─── Text excerpt

Important points to note from today’s article include:

We are still left, however, with the Abbott Government’s policy of aiming to achieve a 5% reduction in emissions  by 2020 through the so-called direct action policy and through a policy of achieving 20% of electricity from sources other than coal, oil or gas. Despite its significant potential to reduce  efficiency, the latter part of the policy seems to have been ignored in the article, presumably because there is no separate funding provision for it. This overlooks the potential for regulatory arrangements restricting usage of fossil fuels.

Recipients of this message will already have received the message I circulated last week on my involvement with a group sending a Petition to the House of Representatives to adopt a motion asking the Government to have a comprehensive inquiry on the costs and benefits from programs designed to achieve the 5% reduction in emissions. If you have not “signed up”, please do so asap.

Des Moore

Climate tax, aid and fees off table as
cabinet toughens stance
(Article by Greg Sheridan published in The Australian, 11 November 2013.)

FEDERAL cabinet has ruled that Australia will not sign up to any new contributions, taxes or charges at this week's global summit on climate change, in a significant toughening of its stance as it plans to move within days to repeal the carbon tax.

Cabinet ministers have decided to reject any measures of "socialism masquerading as environmentalism" after meeting last week to consider a submission on the position the government would take to the Warsaw conference.

A further document was produced after the meeting that outlines the government's position.

The Australian has seen part of the document and it declares that, while Australia will remain "a good international citizen" and remains "committed to achieving the 5 per cent reduction" by 2020 of the 2000 levels of emissions, it will not sign up to any new agreement that involves spending money or levying taxes.

This rules out Australia playing any role in a wealth transfer from rich countries to developing nations to pay them to decrease their carbon emissions.

The decision hardens the nation's approach to the UN's negotiations amid a renewed push from less-developed countries this week for $100 billion a year in finance to deal with climate change.

Cabinet decided that Australia would consider joining a new scheme after 2015, but only if all the major global economies did likewise.

Senior ministers believe there is absolutely no chance of that happening.

The Abbott government has explicitly decided that it will not agree to any payments or accept any liabilities as part of any carbon agreement.

The government's document also says that Australia "will not support any measures which are socialism masquerading as environmentalism".

The document's commitment that the government "will review its commitment in 2015 in light of the science and international developments" deliberately allows a range of policy outcomes.

In the unlikely event that all major economies move in a concerted way, Australia could join in. However, the language provides that if the science becomes more unclear, and if nations move away from their earlier enthusiasm for action, then Australia also could wind back its efforts.

──────
─── Raw records

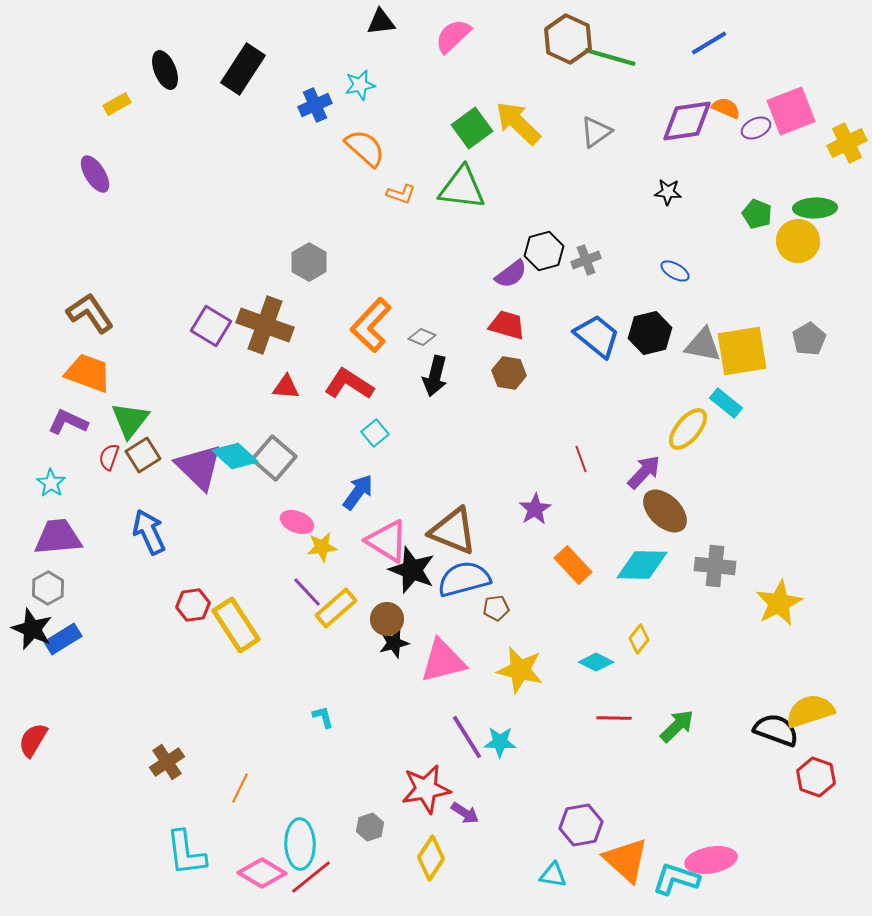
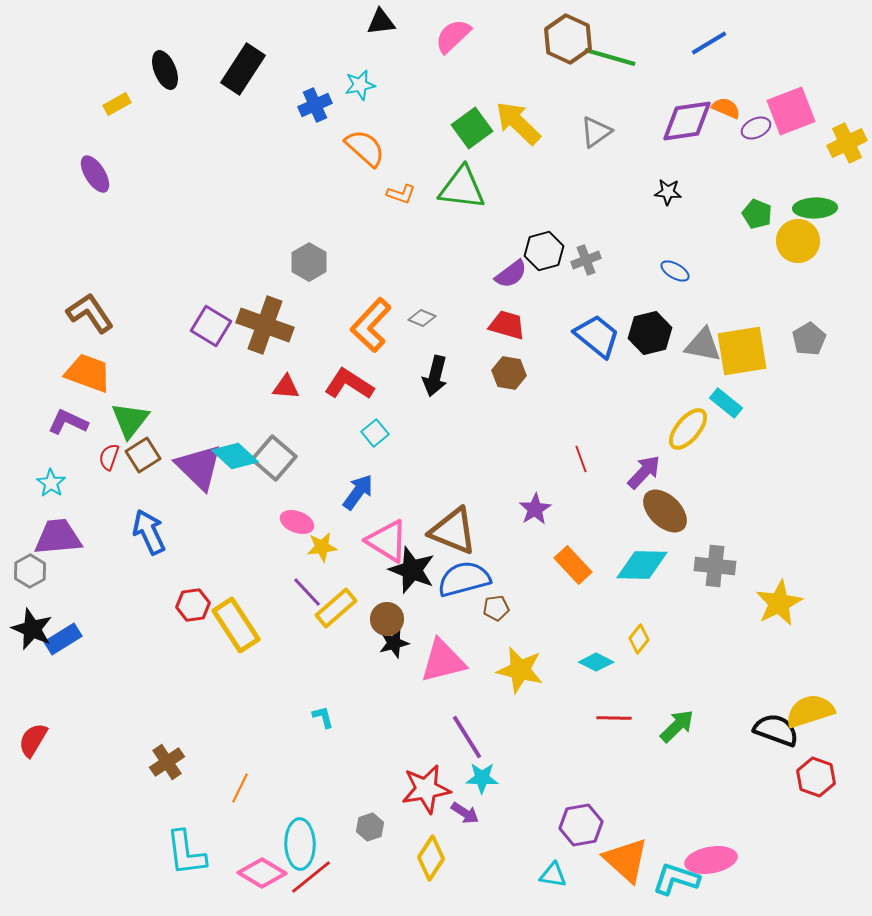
gray diamond at (422, 337): moved 19 px up
gray hexagon at (48, 588): moved 18 px left, 17 px up
cyan star at (500, 742): moved 18 px left, 36 px down
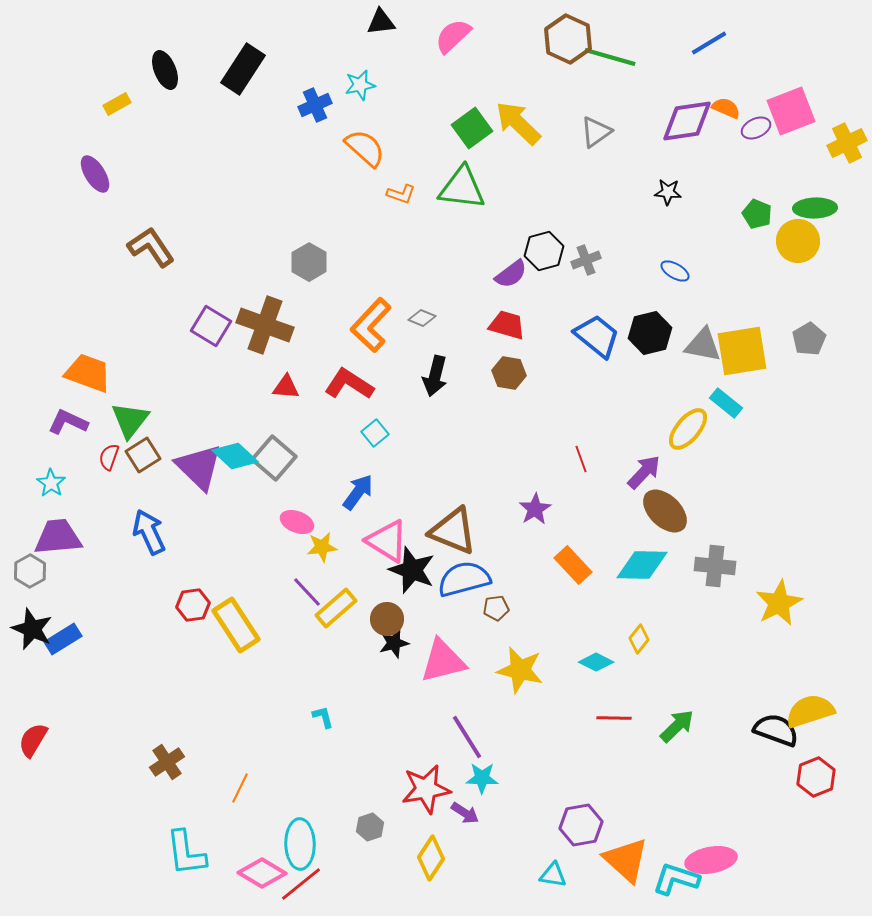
brown L-shape at (90, 313): moved 61 px right, 66 px up
red hexagon at (816, 777): rotated 18 degrees clockwise
red line at (311, 877): moved 10 px left, 7 px down
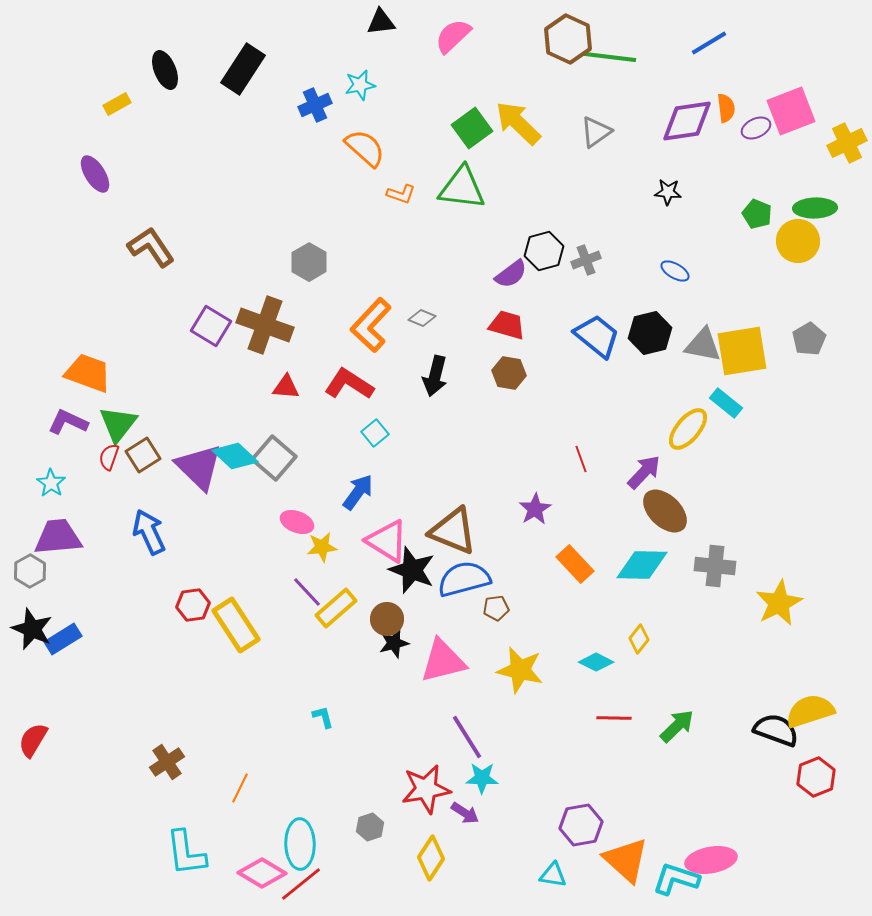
green line at (610, 57): rotated 9 degrees counterclockwise
orange semicircle at (726, 108): rotated 60 degrees clockwise
green triangle at (130, 420): moved 12 px left, 4 px down
orange rectangle at (573, 565): moved 2 px right, 1 px up
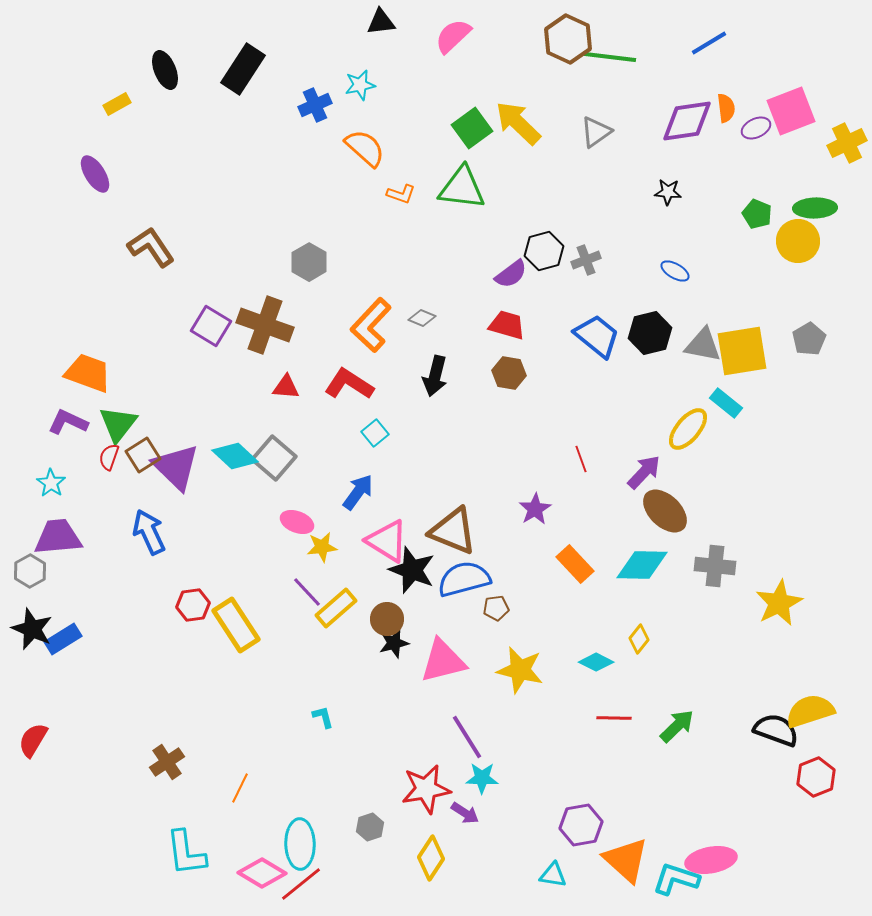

──────

(Set exercise): Translate this sentence from the climate policy article into Spanish: "The Abbott government has explicitly decided that it will not agree to any payments or accept any liabilities as part of any carbon agreement."

(Completed exercise): El gobierno de Abbott ha decidido explícitamente que no aceptará ningún pago ni asumirá ninguna responsabilidad como parte de ningún acuerdo sobre el carbono.